This pilot cohort study estimates sensitivity and specificity of plasma microbial cell-free DNA sequencing for its ability to predict bloodstream infection in patients at high risk of life-threatening infection.
Might plasma microbial cell-free DNA sequencing (mcfDNA-seq) predict bloodstream infection (BSI) in immunocompromised patients days before the onset of attributable symptoms?
This pilot cohort study included 47 pediatric patients with relapsed or refractory cancer. The causative pathogen was identified by mcfDNA-seq in the 3 days before onset of BSI in 12 of 16 episodes; of 33 negative control samples collected from the same patient population, mcfDNA-seq was negative in 27 and identified no common pathogens in 30.
Bloodstream infection (BSI) is a common, life-threatening complication of treatment for cancer. Predicting BSI before onset of clinical symptoms would enable preemptive therapy, but there is no reliable screening test.
To estimate sensitivity and specificity of plasma microbial cell-free DNA sequencing (mcfDNA-seq) for predicting BSI in patients at high risk of life-threatening infection.
A prospective pilot cohort study of mcfDNA-seq for predicting BSI in pediatric patients (<25 years of age) with relapsed or refractory cancers at St Jude Children’s Research Hospital, a specialist quaternary pediatric hematology-oncology referral center. Remnant clinical blood samples were collected during chemotherapy and hematopoietic cell transplantation. Samples collected during the 7 days before and at onset of BSI episodes, along with negative control samples from study participants, underwent blinded testing using a mcfDNA-seq test in a Clinical Laboratory Improvement Amendments/College of American Pathologists–approved laboratory.
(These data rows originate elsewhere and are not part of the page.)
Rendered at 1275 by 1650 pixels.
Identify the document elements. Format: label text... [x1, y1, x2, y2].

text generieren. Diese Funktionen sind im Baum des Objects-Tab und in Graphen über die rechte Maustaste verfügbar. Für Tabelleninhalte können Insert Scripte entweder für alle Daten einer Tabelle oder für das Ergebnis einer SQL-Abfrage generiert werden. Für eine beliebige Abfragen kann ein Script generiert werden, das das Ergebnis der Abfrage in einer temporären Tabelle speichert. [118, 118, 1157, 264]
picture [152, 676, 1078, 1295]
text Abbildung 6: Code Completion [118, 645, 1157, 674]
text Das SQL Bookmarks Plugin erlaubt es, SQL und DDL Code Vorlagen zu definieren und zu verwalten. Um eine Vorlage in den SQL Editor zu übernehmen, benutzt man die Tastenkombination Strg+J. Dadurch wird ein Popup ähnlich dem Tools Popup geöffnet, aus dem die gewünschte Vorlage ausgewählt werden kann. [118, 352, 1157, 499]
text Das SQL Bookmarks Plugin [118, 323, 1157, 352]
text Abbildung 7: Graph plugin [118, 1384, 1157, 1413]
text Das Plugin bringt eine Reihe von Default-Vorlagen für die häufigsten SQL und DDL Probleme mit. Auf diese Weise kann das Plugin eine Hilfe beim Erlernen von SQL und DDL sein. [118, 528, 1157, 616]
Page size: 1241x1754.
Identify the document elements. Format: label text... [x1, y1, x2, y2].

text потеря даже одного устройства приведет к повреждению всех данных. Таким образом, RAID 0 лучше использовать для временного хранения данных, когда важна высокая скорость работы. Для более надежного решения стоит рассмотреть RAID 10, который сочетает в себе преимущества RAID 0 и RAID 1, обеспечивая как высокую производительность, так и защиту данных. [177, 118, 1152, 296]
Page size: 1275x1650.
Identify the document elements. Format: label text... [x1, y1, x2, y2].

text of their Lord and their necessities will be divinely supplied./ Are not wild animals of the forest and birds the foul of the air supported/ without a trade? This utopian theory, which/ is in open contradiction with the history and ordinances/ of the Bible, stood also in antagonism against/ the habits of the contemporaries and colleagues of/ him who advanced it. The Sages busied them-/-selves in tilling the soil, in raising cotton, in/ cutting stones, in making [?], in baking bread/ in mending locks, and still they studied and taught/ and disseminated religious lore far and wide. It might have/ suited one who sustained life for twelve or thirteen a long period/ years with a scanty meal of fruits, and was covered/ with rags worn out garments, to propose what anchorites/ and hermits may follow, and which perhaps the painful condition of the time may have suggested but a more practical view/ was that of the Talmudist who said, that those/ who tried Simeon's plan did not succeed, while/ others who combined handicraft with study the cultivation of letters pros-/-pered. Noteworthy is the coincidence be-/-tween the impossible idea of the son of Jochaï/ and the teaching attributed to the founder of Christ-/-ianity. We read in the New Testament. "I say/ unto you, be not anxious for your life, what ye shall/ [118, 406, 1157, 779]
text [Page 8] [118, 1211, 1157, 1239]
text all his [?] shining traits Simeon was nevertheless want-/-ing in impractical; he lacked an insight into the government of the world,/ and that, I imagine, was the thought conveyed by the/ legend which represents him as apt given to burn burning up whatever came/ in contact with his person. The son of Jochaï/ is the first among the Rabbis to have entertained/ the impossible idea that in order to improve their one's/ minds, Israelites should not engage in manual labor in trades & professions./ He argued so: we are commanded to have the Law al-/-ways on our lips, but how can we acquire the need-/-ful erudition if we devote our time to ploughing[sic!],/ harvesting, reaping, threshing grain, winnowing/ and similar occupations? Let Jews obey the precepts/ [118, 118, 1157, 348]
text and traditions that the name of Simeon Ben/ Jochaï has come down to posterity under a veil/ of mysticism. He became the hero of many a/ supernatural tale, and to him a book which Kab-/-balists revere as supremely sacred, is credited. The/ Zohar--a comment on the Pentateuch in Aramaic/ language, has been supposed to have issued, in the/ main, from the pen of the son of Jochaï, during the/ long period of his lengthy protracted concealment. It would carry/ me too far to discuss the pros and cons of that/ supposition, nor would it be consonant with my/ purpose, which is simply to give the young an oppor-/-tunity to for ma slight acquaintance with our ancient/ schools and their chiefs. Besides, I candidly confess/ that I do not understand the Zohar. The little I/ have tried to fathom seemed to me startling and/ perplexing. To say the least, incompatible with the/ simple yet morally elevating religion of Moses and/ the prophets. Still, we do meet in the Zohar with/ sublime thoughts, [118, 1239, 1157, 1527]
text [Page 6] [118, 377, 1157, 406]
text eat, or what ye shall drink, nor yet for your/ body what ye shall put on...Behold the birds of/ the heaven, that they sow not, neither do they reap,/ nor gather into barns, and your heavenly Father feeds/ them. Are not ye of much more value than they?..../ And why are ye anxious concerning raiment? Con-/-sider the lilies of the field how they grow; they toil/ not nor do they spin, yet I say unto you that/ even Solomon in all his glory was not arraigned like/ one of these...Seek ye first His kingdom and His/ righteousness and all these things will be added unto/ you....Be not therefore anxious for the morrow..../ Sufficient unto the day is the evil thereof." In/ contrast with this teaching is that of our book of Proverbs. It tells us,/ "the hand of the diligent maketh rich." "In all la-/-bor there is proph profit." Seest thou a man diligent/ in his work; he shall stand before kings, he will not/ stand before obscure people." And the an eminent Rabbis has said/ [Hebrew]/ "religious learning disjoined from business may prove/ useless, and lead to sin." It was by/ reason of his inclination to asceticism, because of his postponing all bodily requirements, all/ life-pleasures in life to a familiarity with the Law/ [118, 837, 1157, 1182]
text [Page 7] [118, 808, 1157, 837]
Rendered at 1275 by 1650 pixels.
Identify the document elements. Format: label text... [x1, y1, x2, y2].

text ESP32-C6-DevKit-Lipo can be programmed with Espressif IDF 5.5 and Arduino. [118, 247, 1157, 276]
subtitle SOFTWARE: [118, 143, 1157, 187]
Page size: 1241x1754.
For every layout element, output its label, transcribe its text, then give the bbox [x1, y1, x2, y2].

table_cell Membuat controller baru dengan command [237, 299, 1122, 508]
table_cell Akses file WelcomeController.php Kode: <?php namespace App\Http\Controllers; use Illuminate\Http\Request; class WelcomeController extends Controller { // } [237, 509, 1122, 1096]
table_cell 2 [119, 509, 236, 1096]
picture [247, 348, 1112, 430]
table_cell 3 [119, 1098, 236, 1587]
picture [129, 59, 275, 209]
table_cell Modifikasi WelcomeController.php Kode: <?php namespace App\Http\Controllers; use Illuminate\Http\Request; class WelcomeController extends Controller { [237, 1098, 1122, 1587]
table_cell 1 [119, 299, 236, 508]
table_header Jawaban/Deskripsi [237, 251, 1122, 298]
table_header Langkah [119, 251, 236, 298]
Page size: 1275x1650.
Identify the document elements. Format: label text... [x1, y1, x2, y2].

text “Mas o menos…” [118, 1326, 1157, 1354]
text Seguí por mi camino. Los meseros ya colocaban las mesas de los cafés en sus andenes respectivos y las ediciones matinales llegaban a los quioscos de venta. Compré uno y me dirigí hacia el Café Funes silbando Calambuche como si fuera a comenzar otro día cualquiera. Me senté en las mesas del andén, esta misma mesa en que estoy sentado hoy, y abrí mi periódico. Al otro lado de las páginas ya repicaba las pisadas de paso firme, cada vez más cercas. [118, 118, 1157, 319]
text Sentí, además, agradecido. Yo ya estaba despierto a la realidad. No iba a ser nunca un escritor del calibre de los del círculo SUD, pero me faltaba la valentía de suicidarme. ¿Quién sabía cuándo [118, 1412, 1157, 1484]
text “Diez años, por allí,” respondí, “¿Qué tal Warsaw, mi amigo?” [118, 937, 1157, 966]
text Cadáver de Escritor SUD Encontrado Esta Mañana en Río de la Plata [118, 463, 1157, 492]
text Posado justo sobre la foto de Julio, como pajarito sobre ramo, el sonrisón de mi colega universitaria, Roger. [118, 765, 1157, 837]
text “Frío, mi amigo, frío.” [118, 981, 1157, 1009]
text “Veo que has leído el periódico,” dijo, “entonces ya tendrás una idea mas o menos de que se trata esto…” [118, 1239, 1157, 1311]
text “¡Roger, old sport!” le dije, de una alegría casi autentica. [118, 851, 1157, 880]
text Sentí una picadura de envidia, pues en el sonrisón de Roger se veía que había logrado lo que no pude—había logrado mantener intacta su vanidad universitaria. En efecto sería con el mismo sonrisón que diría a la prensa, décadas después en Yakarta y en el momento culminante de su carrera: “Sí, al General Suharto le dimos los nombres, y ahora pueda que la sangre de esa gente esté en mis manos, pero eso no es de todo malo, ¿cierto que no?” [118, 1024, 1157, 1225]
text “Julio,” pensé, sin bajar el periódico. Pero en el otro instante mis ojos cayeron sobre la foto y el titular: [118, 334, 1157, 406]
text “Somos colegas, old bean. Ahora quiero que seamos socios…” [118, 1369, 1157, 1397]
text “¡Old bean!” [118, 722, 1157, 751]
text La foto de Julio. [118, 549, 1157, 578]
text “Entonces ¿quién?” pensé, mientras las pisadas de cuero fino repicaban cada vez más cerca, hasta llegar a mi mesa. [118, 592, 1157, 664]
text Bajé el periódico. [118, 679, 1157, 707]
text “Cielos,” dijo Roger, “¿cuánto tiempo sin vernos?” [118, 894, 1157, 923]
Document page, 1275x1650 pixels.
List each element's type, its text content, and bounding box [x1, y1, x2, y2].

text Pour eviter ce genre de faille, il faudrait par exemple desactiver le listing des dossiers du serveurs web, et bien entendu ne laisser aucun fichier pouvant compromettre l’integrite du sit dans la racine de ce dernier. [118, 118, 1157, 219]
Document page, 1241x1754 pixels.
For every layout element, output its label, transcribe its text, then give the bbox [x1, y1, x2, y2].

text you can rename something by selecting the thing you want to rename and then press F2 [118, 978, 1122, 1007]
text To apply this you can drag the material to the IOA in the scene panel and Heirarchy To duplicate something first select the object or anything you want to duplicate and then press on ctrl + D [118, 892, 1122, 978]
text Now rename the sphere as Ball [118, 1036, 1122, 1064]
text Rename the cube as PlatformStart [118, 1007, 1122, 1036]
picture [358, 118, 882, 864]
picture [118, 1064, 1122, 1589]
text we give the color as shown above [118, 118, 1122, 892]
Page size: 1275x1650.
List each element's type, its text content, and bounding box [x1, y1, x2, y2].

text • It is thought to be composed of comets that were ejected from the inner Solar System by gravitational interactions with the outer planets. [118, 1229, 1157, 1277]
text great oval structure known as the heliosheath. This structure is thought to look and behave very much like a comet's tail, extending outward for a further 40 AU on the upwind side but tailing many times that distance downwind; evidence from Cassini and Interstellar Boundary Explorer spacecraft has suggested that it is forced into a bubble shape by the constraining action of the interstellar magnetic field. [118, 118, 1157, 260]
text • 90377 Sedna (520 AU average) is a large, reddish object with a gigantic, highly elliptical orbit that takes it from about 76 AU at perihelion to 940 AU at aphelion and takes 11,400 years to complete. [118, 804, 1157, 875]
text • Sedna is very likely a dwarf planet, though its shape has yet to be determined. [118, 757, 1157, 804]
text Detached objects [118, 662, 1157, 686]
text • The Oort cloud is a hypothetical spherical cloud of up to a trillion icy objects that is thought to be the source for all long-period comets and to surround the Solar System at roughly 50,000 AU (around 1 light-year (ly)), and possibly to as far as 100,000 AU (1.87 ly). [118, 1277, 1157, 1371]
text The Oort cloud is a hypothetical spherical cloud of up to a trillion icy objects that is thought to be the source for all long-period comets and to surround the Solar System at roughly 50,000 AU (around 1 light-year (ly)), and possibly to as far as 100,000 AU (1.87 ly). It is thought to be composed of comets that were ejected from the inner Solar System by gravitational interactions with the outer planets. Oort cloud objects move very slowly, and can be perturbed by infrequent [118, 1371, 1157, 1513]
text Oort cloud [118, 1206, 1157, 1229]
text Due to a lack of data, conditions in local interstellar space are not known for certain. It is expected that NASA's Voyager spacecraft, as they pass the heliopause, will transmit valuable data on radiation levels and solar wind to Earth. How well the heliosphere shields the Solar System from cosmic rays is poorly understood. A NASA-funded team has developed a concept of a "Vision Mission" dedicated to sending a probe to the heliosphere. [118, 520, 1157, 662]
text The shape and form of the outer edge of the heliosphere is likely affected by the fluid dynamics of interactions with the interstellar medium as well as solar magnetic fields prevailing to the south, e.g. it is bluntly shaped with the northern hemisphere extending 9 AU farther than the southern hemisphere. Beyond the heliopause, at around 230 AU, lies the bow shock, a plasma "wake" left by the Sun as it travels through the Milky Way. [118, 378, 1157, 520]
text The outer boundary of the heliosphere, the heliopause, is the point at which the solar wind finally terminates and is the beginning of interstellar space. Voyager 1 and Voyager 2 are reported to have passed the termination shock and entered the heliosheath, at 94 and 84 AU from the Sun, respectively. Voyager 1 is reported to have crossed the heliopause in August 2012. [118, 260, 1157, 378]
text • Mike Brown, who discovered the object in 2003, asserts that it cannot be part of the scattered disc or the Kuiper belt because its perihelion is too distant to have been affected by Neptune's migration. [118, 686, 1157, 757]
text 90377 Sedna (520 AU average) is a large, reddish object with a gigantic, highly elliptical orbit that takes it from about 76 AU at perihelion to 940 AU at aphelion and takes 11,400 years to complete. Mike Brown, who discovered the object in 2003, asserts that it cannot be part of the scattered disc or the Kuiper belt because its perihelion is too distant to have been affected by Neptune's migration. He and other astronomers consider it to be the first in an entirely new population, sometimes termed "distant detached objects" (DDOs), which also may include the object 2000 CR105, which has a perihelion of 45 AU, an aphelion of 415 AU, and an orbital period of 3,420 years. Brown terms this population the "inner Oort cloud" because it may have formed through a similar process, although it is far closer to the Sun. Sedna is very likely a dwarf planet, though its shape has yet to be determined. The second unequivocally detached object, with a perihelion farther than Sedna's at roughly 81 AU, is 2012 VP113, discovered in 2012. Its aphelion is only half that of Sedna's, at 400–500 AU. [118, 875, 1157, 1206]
The primary outcomes were sensitivity of mcfDNA-seq for detecting a BSI pathogen during the 3 days before BSI onset and specificity of mcfDNA-seq in the absence of fever or infection in the preceding or subsequent 7 days.
Between August 9, 2017, and June 4, 2018, 47 participants (27 [57%] male; median age [IQR], 10 [5-14] years) were enrolled; 19 BSI episodes occurred in 12 participants, and predictive samples were available for 16 episodes, including 15 bacterial BSI episodes. In the 3 days before the onset of infection, predictive sensitivity of mcfDNA-seq was 75% for all BSIs (12 of 16; 95% CI, 51%-90%) and 80% (12 of 15; 95% CI, 55%-93%) for bacterial BSIs. The specificity of mcfDNA-seq, evaluated on 33 negative control samples from enrolled participants, was 82% (27 of 33; 95% CI, 66%-91%) for any bacterial or fungal organism and 91% (30 of 33; 95% CI, 76%-97%) for any common BSI pathogen, and the concentration of pathogen DNA was lower in control than predictive samples.